Gov. Ron DeSantis asked the Florida legislature to pass the Free Speech of Health Care Practitioners Act on March 3, according to a news release. Flaws in DeSantis’ news release, and the proposed act itself, makes it evident the governor acts on legislation to expand freedoms without considering the consequences.
The bill died in the Senate and House on March 14, and its lack of advancement in the Florida legislature is a positive result for those in the health care field.
The act, a combination of House Bill 687 and Senate Bill 1184, would have made it more difficult for health care workers to lose their licenses and certificates for their outspoken opinions. Any health care provider who offers medical advice outside of the practitioner-patient relationship would be protected by this act.
“A board … may not reprimand, sanction or revoke or threaten to revoke a license, certificate or registration of a health care practitioner for exercising his or her constitutional right of free speech, including, but not limited to, speech through the use of a social media platform,” SB 1184 said.
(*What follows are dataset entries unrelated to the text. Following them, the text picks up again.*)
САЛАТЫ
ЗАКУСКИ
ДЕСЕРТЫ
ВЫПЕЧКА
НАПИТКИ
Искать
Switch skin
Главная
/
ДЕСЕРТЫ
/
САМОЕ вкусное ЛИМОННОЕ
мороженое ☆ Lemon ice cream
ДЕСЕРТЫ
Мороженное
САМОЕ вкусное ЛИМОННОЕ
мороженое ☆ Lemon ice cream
Medical professionals already have the right to speak freely, but they practice in an evidence-based field which allows for the publication of evidence-based findings. By blindly taking steps to protect free speech in health care, the necessity for evidence in promoting science will be overlooked.
A medical professional does not need a “practitioner-patient relationship” to cause harm. With certification and licensure comes responsibility, and people look up to medical professionals for guidance during a health care crisis.
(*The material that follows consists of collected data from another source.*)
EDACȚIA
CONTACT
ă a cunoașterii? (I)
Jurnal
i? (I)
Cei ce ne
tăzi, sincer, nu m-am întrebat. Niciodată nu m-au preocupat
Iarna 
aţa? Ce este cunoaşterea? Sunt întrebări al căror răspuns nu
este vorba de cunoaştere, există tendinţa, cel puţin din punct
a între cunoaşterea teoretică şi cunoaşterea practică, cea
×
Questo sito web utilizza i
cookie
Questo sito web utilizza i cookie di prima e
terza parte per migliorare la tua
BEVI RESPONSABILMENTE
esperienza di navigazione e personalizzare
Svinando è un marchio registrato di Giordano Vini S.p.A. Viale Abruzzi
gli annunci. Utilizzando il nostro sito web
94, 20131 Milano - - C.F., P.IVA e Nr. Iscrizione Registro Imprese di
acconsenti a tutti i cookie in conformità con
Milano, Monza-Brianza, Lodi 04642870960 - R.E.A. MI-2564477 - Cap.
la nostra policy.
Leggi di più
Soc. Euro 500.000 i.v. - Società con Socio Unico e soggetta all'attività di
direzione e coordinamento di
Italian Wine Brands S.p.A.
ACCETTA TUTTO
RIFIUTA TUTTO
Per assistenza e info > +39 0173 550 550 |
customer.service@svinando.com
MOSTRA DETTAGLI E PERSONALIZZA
By allowing doctors and nurses to spew misinformation that causes harm to people outside of the practitioner-patient relationship, this bill affects the very people that health professionals should seek to protect.
Since the pandemic response has become a partisan issue, health care providers have been able to act as political agents rather than neutral scientists. Florida’s surgeon general, Joseph Ladapo, has publicly stated that masks do not save lives.
This contradicts data like that gathered by Stanford and Yale university in a 2021 randomized trial. It was found that the distribution of surgical masks resulted in a 12% reduction of infection to COVID-19.
It is the certification boards’ role to hold health care professionals accountable for the health advice they offer to the public. While physicians have free speech, they do not have the right to use their title to interject misinformation into public conversation.
The March 3 news release furthers its support of this bill by quoting Florida’s Chief Financial Officer Jimmy Patronis as he explained why a new bill should be passed to protect medical practitioners’ free speech.
“For our country to succeed we need more ideas, not less,” Patronis said.
Allowing the promotion of non-factual ideas does not lead to success, it leads to a misinformed audience.
To fight misinformation, give the certification boards the freedom to choose whether its certified members are promoting good health.